Admittedly, if you yourself aren't a flight sim junkie this may not be the most attractive controller in the world, but there's something to be said about a company spending three years studying, crafting, and refining a controller to make it virtually indistinguishable from the real thing. The A-10C's controls were laser-scanned, its button and trigger movements measured to a tenth of a millimeter, and even the force required to depress them was determined to a fraction of a newton/meter. The result is a perfectly balanced, perfectly weighted, and, at nearly 15lbs, perfectly serious piece of kit.
The main stick uses magnetic sensors inside, not potentiometers that will lose accuracy, and has a resolution of 65,536 x 65,536. The separate throttle is split to control both engines individually, and offers detents that tell you when you're about to idle the engines and when you're about to light the afterburner (which can be removed if you're in a non-afterburning jet -- like indeed the A-10C is). There are 51 "action points" including buttons, tophats, rockers, and even a sort of trackball for moving targeting reticules.
The whole package is quite a thing to behold, and holding it back-to-back with the real thing (of which a few were thoughtfully available at this event) proves it has the dimensions and the feel down -- if not quite the heft of the real deal. We took it for a quick flight through some canyons in an F-16 and, though we nearly blacked out a few times and came close to losing our cookies thanks to the over-sensitive head tracking setup, we have to admit the HOTAS was quite a joy to use. Smooth and precise -- but perhaps too serious a weapon for our amateur inputs. The switches can only be said to be military quality, requiring solid force to engage and responding with a positive click -- and yes, they even measured the volume of the click to make sure that matches the real thing.

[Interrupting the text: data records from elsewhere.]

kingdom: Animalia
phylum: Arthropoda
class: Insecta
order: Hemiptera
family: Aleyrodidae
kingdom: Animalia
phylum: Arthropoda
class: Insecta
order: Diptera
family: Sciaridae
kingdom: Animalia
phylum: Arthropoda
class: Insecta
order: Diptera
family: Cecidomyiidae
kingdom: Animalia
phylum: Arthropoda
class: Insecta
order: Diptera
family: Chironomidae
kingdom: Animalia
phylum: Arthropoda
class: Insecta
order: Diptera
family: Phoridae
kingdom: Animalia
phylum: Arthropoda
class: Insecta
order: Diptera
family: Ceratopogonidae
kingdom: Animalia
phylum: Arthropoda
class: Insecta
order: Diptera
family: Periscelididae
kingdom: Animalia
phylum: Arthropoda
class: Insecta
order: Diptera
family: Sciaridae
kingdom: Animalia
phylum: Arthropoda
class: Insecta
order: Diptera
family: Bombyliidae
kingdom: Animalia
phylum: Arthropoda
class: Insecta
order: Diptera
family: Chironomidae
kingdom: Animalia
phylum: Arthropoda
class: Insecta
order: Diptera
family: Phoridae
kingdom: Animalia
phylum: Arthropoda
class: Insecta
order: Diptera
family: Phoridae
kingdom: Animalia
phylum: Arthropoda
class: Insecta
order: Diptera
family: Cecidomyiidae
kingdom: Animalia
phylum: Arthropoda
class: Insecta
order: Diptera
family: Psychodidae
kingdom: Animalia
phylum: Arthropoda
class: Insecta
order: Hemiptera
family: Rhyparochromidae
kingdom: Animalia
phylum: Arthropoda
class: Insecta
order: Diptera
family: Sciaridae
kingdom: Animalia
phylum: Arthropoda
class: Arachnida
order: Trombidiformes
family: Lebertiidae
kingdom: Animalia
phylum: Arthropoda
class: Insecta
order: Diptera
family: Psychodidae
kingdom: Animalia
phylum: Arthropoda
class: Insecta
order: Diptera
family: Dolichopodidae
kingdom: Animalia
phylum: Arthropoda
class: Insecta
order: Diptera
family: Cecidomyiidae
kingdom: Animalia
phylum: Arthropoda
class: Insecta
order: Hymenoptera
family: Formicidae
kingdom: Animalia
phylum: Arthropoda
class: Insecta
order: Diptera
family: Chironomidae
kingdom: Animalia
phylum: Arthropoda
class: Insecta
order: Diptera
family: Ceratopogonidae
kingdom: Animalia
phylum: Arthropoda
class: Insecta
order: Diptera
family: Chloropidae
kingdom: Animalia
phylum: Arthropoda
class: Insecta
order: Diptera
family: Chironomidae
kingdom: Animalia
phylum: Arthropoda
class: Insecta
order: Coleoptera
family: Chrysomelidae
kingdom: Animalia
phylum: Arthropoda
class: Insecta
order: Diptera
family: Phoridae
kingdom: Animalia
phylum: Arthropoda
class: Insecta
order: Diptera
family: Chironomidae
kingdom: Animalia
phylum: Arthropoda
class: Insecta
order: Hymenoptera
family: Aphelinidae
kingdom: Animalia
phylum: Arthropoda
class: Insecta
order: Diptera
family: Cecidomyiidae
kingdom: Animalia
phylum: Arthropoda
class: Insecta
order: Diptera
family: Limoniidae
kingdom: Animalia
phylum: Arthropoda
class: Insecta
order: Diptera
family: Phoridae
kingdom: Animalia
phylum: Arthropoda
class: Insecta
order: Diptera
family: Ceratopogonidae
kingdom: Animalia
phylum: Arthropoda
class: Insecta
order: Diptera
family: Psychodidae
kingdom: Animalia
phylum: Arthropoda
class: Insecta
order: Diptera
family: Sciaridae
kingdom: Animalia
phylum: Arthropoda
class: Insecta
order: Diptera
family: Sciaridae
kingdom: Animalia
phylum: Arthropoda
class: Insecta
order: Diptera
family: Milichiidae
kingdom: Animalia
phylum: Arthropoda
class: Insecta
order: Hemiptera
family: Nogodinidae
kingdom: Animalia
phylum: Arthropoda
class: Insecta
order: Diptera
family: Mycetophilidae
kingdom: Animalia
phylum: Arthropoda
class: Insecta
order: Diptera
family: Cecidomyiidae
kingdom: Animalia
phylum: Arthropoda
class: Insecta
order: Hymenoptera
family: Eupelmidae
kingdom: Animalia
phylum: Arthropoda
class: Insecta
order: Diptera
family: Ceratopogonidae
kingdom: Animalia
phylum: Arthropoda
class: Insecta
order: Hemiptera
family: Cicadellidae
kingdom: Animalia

Thrustmaster will be releasing the HOTAS Warthog this September, just in time for the release of perhaps the most advanced A-10 simulator yet: DCS A-10C
(shown in the video above). The company hasn't decided just how much they're going to charge for the thing, but you can be sure that this sort of precision won't come cheap. It is, however, cheaper than getting out early from a six year minimum service obligation.